Mas não fica por aqui. Para os que gostam mais de aproveitar o dia, foi criada a caminhada ‘Corpo em Movimento’. Esta iniciativa dos GAJA, em conjunto com a Junta de Freguesia de Mértola, pretende promover a vida saudável e o exercício físico. E, depois de algum descanso, a música volta a tocar.

“O segundo dia de festa este ano é diferente de tudo o que fizemos até aqui, pois para além do baile, iremos ter um espetáculo com uma artista reconhecida e é a primeira vez que o conseguimos fazer. Parece algo pequeno, mas para um grupo que começou com zero euros e que todos os anos une esforços para continuar, é uma sensação totalmente diferente”, explica Vera Barão.

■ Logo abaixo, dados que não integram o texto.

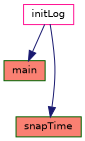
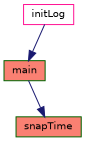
  digraph {
    rankdir=TB
    node [color=darkgreen fillcolor=salmon fontname=Helvetica fontsize=10 shape=record style=filled]
    edge [color=midnightblue fontname=Helvetica fontsize=10 labelfontname=Helvetica labelfontsize=10 style=solid]
    n1 [fontcolor=black height=0.2 label=main width=0.4]
    n2 [color=deeppink fillcolor=white height=0.2 label=initLog width=0.4]
    n3 [height=0.2 label=snapTime width=0.4]
    n2 -> n1
-   n2 -> n3
+   n1 -> n3
  }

Vai ser a estreia de Jessica Portugal em Corte Sines. Logo a seguir, a música fica a cargo de Emanuel Martins.

A procissão e o fim das garraiadas As celebrações religiosas acontecem no terceiro e último dia de festas. Depois de uma missa pelas 18h00, a igreja, um dos pontos mais importantes da aldeia, enche-se de cores, de flores e de gente para a procissão.

“A procissão é um dos momentos altos das festas. É o momento em que se presta devoção ao padroeiro que lhes dá nome, mas também uma das alturas em que mais gente se reúne. É nesta altura do ano que a igreja se torna pequena para tanta gente”, explica a presidente da comissão de festas.

O percurso é feito por toda a aldeia. Os andores, sob a força dos homens e mulheres da terra, carregam as imagens do SS. Salvador e das imagens da Sagrada Família. As pessoas caminham não só ao som das orações, como também da banda filarmónica que acompanha a procissão.

“Este ano contamos com a presença da Banda Filarmónica de Castro Verde. Este momento é uma das tradições que mais queremos manter vivas, porque é aquela de que todos temos memória”, explica ao i Vera Barão. Mas o foco desta procissão não é apenas as pessoas: há também espaço para os cavalos, que acompanham, ao ritmo da música, todo o percurso.

A tradição desenrola-se ao longo dos três dias, mas há um ponto importante no cartaz desta edição: é o primeiro ano em que não se realiza a garraiada, uma vez que “a adesão era cada vez menor”.

“Os três dias passam a voar” e depois da música e da religião, o convívio e o reencontro é sempre o mais importante. Por isso, as festas em Honra do SS. Salvador terminam com um jantar para todos os que queiram participar.

“O jantar é a altura em que falamos sobre o que correu bem e correu mal, é a altura em que todos elogiam e agradecem e, sobretudo, é a altura em que percebemos que o nosso esforço é importante e deve continuar, porque todos se mostram agradecidos por trazermos vida à aldeia nestes dias”, diz a responsável. “Não sei por quanto tempo vamos continuar a ser jovens, pelo menos de espírito, nem por quanto tempo continuaremos a manter viva a alegria que trazemos nestes dias, mas enquanto conseguirmos e enquanto todos os que nos apoiam continuarem, as festas permanecerão vivas”, conclui.